So I have a ton of transaction logs in pipe-separated format spread across a few dozen files. Concatenated into one file, it's around 2.4 million lines.
Each transaction has a store number and a company name and ~30 fields total. Right now, I have all 2.4m records in ONE table with no indexes. A simple query takes like 30 seconds to run and it's honestly unacceptable to me.
The thing is, there are no unique pieces of data that I can create primary keys with. Each store can have multiple transactions and each transaction number can have multiple lines (multiple products, returns, etc). There are 300+ stores and so a table for each store doesn't really seem realistic since I would have to join all of these just to get the data I need. What can I do?
Best Answer
Indexes don't have to be unique. Primary keys do.
The purpose of a Primary Key is to uniquely identify a single row of data. If you don't have something that is naturally unique then add a column such as an identity column and define it as the primary key. It's standard practice, and will help you later if you need to update a row.

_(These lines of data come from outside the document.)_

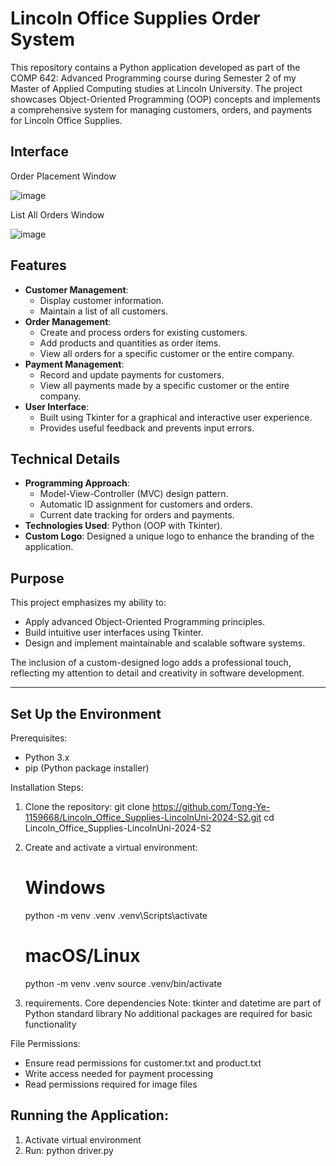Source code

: # Lincoln Office Supplies Order System

This repository contains a Python application developed as part of the COMP 642: Advanced Programming course during Semester 2 of my Master of Applied Computing studies at Lincoln University. The project showcases Object-Oriented Programming (OOP) concepts and implements a comprehensive system for managing customers, orders, and payments for Lincoln Office Supplies.

## Interface
Order Placement Window

![image](https://github.com/user-attachments/assets/e18ef9eb-76db-4ba4-a45d-899e64c02323)

List All Orders Window

![image](https://github.com/user-attachments/assets/59c81620-c110-49ed-a5fd-4abb38a7e02c)

## Features
- **Customer Management**:
  - Display customer information.
  - Maintain a list of all customers.
- **Order Management**:
  - Create and process orders for existing customers.
  - Add products and quantities as order items.
  - View all orders for a specific customer or the entire company.
- **Payment Management**:
  - Record and update payments for customers.
  - View all payments made by a specific customer or the entire company.
- **User Interface**:
  - Built using Tkinter for a graphical and interactive user experience.
  - Provides useful feedback and prevents input errors.

## Technical Details
- **Programming Approach**:
  - Model-View-Controller (MVC) design pattern.
  - Automatic ID assignment for customers and orders.
  - Current date tracking for orders and payments.
- **Technologies Used**: Python (OOP with Tkinter).
- **Custom Logo**: Designed a unique logo to enhance the branding of the application.

## Purpose
This project emphasizes my ability to:
- Apply advanced Object-Oriented Programming principles.
- Build intuitive user interfaces using Tkinter.
- Design and implement maintainable and scalable software systems.

The inclusion of a custom-designed logo adds a professional touch, reflecting my attention to detail and creativity in software development.

---------------------

## Set Up the Environment

Prerequisites:
- Python 3.x
- pip (Python package installer)

Installation Steps:
1. Clone the repository:
   git clone https://github.com/Tong-Ye-1159668/Lincoln_Office_Supplies-LincolnUni-2024-S2.git
   cd Lincoln_Office_Supplies-LincolnUni-2024-S2

2. Create and activate a virtual environment:
   # Windows
   python -m venv .venv
   .venv\Scripts\activate

   # macOS/Linux
   python -m venv .venv
   source .venv/bin/activate

3. requirements.
Core dependencies
Note: tkinter and datetime are part of Python standard library
No additional packages are required for basic functionality

File Permissions:
- Ensure read permissions for customer.txt and product.txt
- Write access needed for payment processing
- Read permissions required for image files

## Running the Application:
1. Activate virtual environment
2. Run: python driver.py
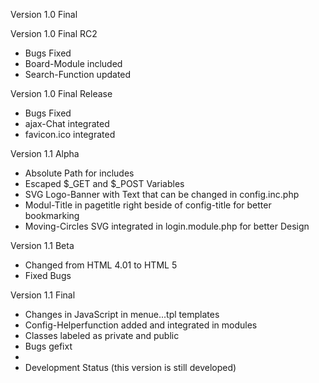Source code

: Version 1.0 Final


Version 1.0 Final RC2
- Bugs Fixed
- Board-Module included
- Search-Function updated

Version 1.0 Final Release
- Bugs Fixed
- ajax-Chat integrated
- favicon.ico integrated

Version 1.1 Alpha
- Absolute Path for includes
- Escaped $_GET and $_POST Variables
- SVG Logo-Banner with Text that can be changed in config.inc.php
- Modul-Title in pagetitle right beside of config-title for better bookmarking
- Moving-Circles SVG integrated in login.module.php for better Design

Version 1.1 Beta
- Changed from HTML 4.01 to HTML 5
- Fixed Bugs

Version 1.1 Final
- Changes in JavaScript in menue...tpl templates
- Config-Helperfunction added and integrated in modules
- Classes labeled as private and public
- Bugs gefixt
- 
- Development Status (this version is still developed)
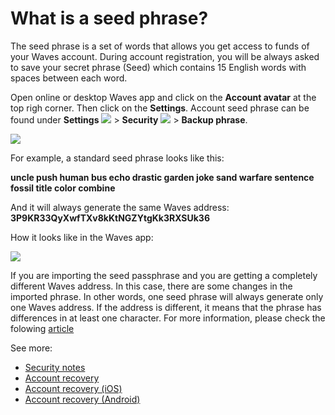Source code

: # What is a seed phrase?

The seed phrase is a set of words that allows you get access to funds of your Waves account. During account registration, you will be always asked to save your secret phrase (Seed) which contains 15 English words with spaces between each word.

Open online or desktop Waves app and click on the **Account avatar** at the top righ corner. Then click on the **Settings**. Account seed phrase can be found under **Settings** ![](/_assets/seed_phrase_02.png) > **Security** ![](/_assets/seed_phrase_03.png) > **Backup phrase**.

![](/_assets/advanced_features_001.png)

For example, a standard seed phrase looks like this:

**uncle push human bus echo drastic garden joke sand warfare sentence fossil title color combine**

And it will always generate the same Waves address: **3P9KR33QyXwfTXv8kKtNGZYtgKk3RXSUk36**

How it looks like in the Waves app:

![](/_assets/seed_phrase_01.png)

If you are importing the seed passphrase and you are getting a completely different Waves address. In this case, there are some changes in the imported phrase. In other words, one seed phrase will always generate only one Waves address. If the address is different, it means that the phrase has differences in at least one character. For more information, please check the folowing [article](/waves-client/frequently-asked-questions-faq/account-management/one-seed.md)

See more:

* [Security notes](/security-notes.md)
* [Account recovery](/waves-client/account-management/restore-an-account.md)
* [Account recovery (iOS)](/waves-client/mobile-apps/iOS/account-management/restore-an-account.md)
* [Account recovery (Android)](/waves-client/mobile-apps/android/account-management/restore-an-account.md)

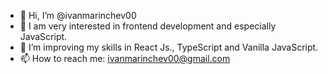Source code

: - 👋 Hi, I’m @ivanmarinchev00
- 👀 I am very interested in frontend development and especially JavaScript. 
- 🌱 I’m improving my skills in React Js., TypeScript and Vanilla JavaScript. 
- 📫 How to reach me: ivanmarinchev00@gmail.com 
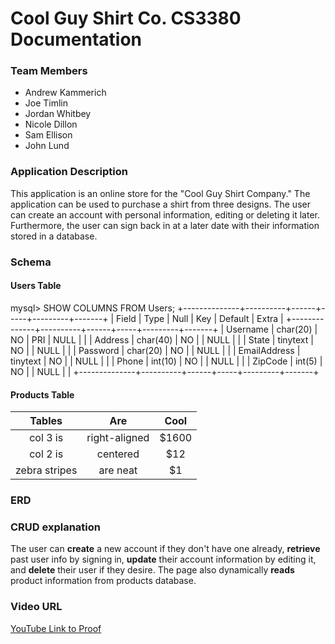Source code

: #  Cool Guy Shirt Co. CS3380 Documentation

### Team Members
* Andrew Kammerich
* Joe Timlin
* Jordan Whitbey
* Nicole Dillon
* Sam Ellison
* John Lund

### Application Description
This application is an online store for the "Cool Guy Shirt Company." The application can be used to purchase a shirt from three designs. The user can create an account with personal information, editing or deleting it later. Furthermore, the user can sign back in at a later date with their information stored in a database.

### Schema
#### Users Table
mysql> SHOW COLUMNS FROM Users;
+--------------+----------+------+-----+---------+-------+
| Field        | Type     | Null | Key | Default | Extra |
+--------------+----------+------+-----+---------+-------+
| Username     | char(20) | NO   | PRI | NULL    |       |
| Address      | char(40) | NO   |     | NULL    |       |
| State        | tinytext | NO   |     | NULL    |       |
| Password     | char(20) | NO   |     | NULL    |       |
| EmailAddress | tinytext | NO   |     | NULL    |       |
| Phone        | int(10)  | NO   |     | NULL    |       |
| ZipCode      | int(5)   | NO   |     | NULL    |       |
+--------------+----------+------+-----+---------+-------+
#### Products Table
| Tables        | Are           | Cool  |
| :-------------: |:-------------:| :-----:|
| col 3 is      | right-aligned | $1600 |
| col 2 is      | centered      |   $12 |
| zebra stripes | are neat      |    $1 |

### ERD

### CRUD explanation
The user can **create** a new account if they don't have one already, **retrieve** past user info by signing in, **update** their account information by editing it, and **delete** their user if they desire. The page also dynamically **reads** product information from products database.

### Video URL
[YouTube Link to Proof](https://)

If the table is being queried for analysis or reporting a single table is fine. Do some analysis on the types of queries you are performing and add indexes on relevant key columns. Good indexes will significantly improve query performance.
For example if you are looking for results for a single store, by adding an index on the store id, you could exclude the other 299 stores from the select. This reduces IO and speeds up the query. If you have years worth of data but are only looking for things that happened in the last week then adding an index to a date column may be a big help.
Look at your queries and see if there fields you are regularly filtering on. Start with those.
Ensure the db has updated statistics for the table and see if performance improves.
The results you get will vary depending upon what you are trying to do. If you are trying to aggregate records (i.e total sales for each store) then the query may still have to read the whole table.
Below I've added a script with a basic test example.
Your results may vary depending upon machine setup and load, But I think you should resonably expect to get your query down to ~1 sec or less.